Spectral Mixture Linear Model of Coregionalization kernel with `Q` components and `Rq` latent functions. The SM kernel as proposed by [1] is combined with the LMC kernel as proposed by [2]. The parameters will be randomly instantiated, use `init_parameters()` to initialize the parameters to reasonable values for the current data set.
Args:
dataset (mogptk.dataset.DataSet): `DataSet` object of data for all channels.
Q (int): Number of components.
Rq (int): Number of subcomponents.
model: Gaussian process model to use, such as `mogptk.model.Exact`.
mean (mogptk.gpr.mean.Mean): The mean class.
name (str): Name of the model.
Attributes:
dataset: The associated mogptk.dataset.DataSet.

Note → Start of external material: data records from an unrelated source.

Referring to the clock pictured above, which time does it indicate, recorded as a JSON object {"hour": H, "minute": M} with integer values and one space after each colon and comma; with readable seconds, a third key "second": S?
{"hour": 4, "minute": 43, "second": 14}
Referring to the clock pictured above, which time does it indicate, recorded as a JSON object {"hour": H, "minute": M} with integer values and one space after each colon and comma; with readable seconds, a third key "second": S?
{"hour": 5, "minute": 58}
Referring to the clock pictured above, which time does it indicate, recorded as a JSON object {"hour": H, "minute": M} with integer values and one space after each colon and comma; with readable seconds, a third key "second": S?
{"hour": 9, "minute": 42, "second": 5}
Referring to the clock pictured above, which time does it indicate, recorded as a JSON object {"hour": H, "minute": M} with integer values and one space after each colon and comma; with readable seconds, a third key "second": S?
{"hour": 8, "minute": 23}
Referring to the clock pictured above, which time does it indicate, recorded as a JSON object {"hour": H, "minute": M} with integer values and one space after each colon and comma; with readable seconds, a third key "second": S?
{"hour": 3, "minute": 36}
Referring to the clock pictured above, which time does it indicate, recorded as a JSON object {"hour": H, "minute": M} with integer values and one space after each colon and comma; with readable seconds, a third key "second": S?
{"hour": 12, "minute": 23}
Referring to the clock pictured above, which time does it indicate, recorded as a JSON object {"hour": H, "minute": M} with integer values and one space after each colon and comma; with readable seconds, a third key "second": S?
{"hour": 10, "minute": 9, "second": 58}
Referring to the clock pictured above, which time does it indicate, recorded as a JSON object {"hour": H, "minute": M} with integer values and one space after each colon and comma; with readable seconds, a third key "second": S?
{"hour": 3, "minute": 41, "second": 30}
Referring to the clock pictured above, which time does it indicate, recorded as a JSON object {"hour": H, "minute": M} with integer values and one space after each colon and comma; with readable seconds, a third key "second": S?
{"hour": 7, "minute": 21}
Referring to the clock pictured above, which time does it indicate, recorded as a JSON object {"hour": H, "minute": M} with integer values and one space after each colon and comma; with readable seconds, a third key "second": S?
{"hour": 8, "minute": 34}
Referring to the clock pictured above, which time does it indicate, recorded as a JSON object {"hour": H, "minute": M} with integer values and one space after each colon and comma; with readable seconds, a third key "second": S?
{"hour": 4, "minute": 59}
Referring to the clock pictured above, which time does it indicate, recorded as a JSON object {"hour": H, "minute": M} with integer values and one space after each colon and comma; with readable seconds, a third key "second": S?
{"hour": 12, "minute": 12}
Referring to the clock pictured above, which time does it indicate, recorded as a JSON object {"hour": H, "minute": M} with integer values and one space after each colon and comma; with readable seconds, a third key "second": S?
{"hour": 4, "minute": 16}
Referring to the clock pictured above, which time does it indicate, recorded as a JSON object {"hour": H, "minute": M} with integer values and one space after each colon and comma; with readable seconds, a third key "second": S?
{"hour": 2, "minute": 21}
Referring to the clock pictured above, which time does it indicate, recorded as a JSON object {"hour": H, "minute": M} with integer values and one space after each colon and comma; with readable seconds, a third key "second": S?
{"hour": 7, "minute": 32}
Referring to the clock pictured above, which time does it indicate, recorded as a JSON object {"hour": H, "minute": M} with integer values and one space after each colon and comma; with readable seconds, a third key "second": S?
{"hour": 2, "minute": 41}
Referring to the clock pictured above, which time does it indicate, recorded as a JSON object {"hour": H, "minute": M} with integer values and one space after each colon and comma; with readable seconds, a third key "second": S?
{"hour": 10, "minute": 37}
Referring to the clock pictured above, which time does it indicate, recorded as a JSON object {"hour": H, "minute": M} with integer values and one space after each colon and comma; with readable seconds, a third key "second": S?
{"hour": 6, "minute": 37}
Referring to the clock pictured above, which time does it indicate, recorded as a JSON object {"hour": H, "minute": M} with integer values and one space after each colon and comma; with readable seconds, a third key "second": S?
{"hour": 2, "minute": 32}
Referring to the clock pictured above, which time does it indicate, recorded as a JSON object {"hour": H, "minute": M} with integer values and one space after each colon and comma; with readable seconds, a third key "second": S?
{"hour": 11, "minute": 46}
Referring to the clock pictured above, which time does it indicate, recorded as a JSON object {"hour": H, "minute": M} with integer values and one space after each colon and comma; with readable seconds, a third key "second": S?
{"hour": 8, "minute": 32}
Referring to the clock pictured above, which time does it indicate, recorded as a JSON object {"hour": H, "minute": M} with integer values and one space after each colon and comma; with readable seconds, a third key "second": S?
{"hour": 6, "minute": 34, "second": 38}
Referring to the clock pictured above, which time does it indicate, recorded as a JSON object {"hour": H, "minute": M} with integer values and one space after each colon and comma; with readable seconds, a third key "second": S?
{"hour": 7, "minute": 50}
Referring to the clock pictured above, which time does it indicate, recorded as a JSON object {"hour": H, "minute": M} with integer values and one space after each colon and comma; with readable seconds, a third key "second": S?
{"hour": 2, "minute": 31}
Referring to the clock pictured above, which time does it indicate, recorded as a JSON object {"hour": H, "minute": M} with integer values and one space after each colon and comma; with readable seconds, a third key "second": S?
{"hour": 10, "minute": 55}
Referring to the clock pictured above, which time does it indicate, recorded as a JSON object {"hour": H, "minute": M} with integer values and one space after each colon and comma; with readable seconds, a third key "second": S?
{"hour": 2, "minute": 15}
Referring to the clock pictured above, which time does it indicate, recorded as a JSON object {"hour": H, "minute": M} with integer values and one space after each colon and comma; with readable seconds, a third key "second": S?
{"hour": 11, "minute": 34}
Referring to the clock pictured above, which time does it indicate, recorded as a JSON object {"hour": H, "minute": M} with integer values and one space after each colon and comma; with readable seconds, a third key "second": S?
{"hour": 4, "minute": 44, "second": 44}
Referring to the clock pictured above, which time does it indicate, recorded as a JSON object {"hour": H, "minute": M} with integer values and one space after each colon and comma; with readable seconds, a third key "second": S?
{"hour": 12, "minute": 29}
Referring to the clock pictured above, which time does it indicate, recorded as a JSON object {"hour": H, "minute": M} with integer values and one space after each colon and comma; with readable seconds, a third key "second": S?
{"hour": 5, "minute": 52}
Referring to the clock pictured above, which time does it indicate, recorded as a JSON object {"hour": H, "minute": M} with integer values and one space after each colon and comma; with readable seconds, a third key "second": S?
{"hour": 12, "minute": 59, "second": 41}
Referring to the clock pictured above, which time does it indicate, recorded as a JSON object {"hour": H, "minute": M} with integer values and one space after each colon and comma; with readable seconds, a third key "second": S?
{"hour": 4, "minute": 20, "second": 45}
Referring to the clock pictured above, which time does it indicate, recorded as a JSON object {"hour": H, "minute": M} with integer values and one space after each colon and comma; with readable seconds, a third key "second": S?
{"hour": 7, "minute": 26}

model: The mogptk.gpr.model.Model.
kernel: The mogptk.gpr.kernel.Kernel.
Examples:
>>> import numpy as np
>>> import mogptk
>>>
>>> t = np.linspace(0, 10, 100)
>>> y1 = np.sin(0.5 * t)
>>> y2 = 2.0 * np.sin(0.2 * t)
>>>
>>> dataset = mogptk.DataSet(t, [y1, y2])
>>> model = mogptk.SM_LMC(dataset, Q=2)
>>> model.init_parameters()
>>> model.train()
>>> model.predict()
>>> dataset.plot()
[1] A.G. Wilson and R.P. Adams, "Gaussian Process Kernels for Pattern Discovery and Extrapolation", International Conference on Machine Learning 30, 2013\
[2] P. Goovaerts, "Geostatistics for Natural Resource Evaluation", Oxford University Press, 1997
"""
def __init__(self, dataset, Q=1, Rq=1, model=Exact(), mean=None, name="SM-LMC"):
if not isinstance(dataset, DataSet):
dataset = DataSet(dataset)
dataset.rescale_x()
spectral = SpectralKernel(dataset.get_input_dims()[0])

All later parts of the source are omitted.